“Was he just like other people, Bim?”
“Yes, just. With a beard, you know—just like he always was.”
“Yes, but what sort of things did he wear?” “Oh, just ord’nary things, like you.” There was no sense of excitement or wonder to be got out of him. It was true that Mr. Jack hadn’t shown himself for quite a long time, but that, Bim felt, was natural enough. “He’ll come less and seldomer and seldomer as you get big, you know. It was just at first, when one was very little and didn’t know one’s way about—just to help babies not to be frightened. Timothy would tell you only he won’t. Then he comes only a little—just at special times like this was.”
Bim told you this with a slightly bored air, as though it were silly of you not to know, and really his air of certainty made an incredulous challenge a difficult thing. On the present occasion Mr. Jack was just there, in the middle of the crowd, smiling and friendly. He took Bim’s hand, and, “Of course,” Bim said, “there didn’t have to be any ’splaining. He knew what I wanted.” True or not, I like to think of them, in the evening air, serenely safe and comfortable, and in any case, it was surely strange that if, as one’s common sense compels one to suppose, Bim were all alone in that crowd, no one wondered or stopped him nor asked him where his home was. At any rate, I have no opinions on the subject. Bim says that, at once, they found themselves out of the crowd in a quiet, little “dinky” street, as he called it, a street that, in his description of it, answered to nothing that I can remember in this part of the world. His account of it seems to present a dark, rather narrow place, with overhanging roofs and swinging signs, and nobody, he says, at all about, but a church with a bell, and outside one shop a row of bright-coloured clothes hanging. At any rate, here Bim found the place that he wanted. There was a little shop with steps down into it and a tinkling bell which made a tremendous noise when you pushed the old oak door. Inside there was every sort of thing. Bim lost himself here in the ecstasy of his description, lacking also names for many of the things that he saw. But there was a whole suit of shining armour, and there were jewels, and old brass trays, and carpets, and a crocodile, which Bim called a “crodocile.” There was also a friendly old man with a white beard, and over everything a lovely smell, which Bim said was like “roast potatoes” and “the stuff mother has in a bottle in her bedwoom.”

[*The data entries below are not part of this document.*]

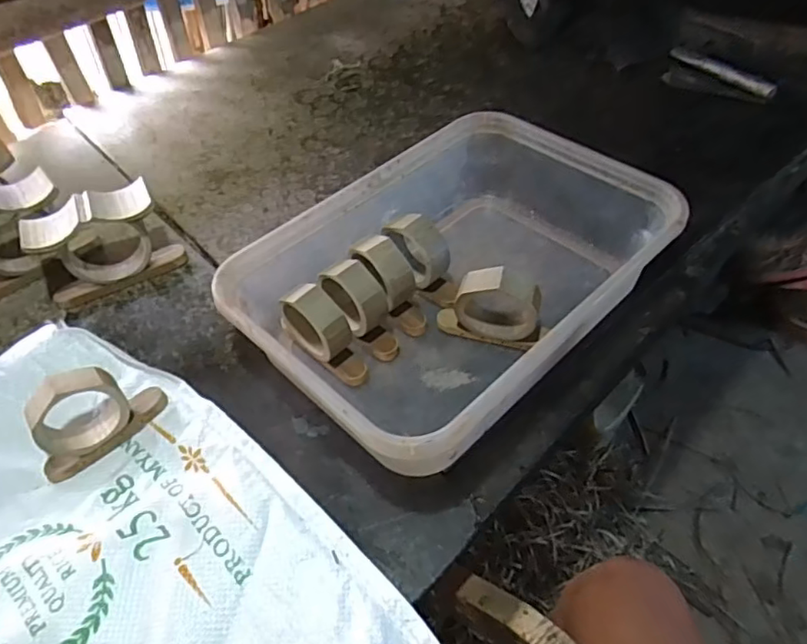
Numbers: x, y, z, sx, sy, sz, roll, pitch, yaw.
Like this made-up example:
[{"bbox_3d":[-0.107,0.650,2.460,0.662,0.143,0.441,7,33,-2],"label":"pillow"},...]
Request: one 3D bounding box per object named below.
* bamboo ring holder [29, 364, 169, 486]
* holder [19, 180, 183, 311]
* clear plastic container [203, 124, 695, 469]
[{"bbox_3d":[-0.244,0.069,0.458,0.098,0.076,0.036,-27,53,-17],"label":"bamboo ring holder"},{"bbox_3d":[-0.292,-0.073,0.575,0.131,0.092,0.043,-24,52,-14],"label":"holder"},{"bbox_3d":[0.049,-0.044,0.524,0.362,0.092,0.243,-39,57,-25],"label":"clear plastic container"}]

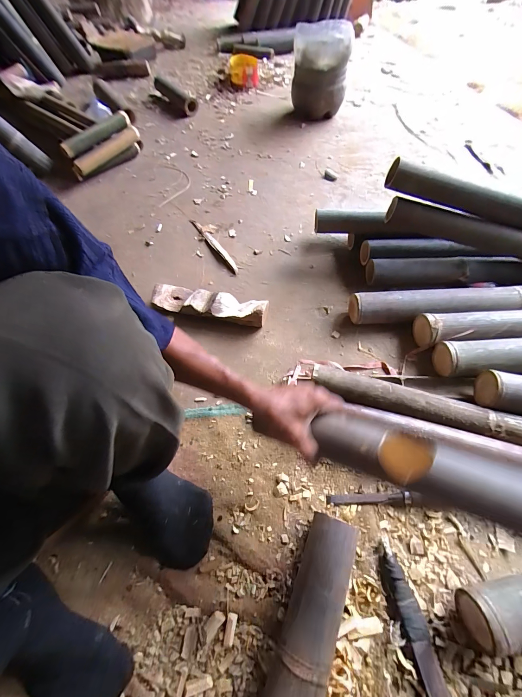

Bim could, of course, have stayed there for ever, but Mr. Jack reminded him of a possibly anxious family. “There, is that what you’re after?” he said, and, sure enough, there on a shelf, smiling and eager to be bought, was a mug exactly like the one that Bim had broken.
There was then the business of paying for it, the money-box was produced and opened by the old man with “a shining knife,” and Bim was gravely informed that the money found in the box was exactly the right amount. Bim had been, for a moment, in an agony of agitation lest he should have too little, but as he told us, “There was all Uncle Alfred’s Christmas money, and what mother gave me for the tooth, and that silly lady with the green dress who would kiss me.” So, you see, there must have been an awful amount.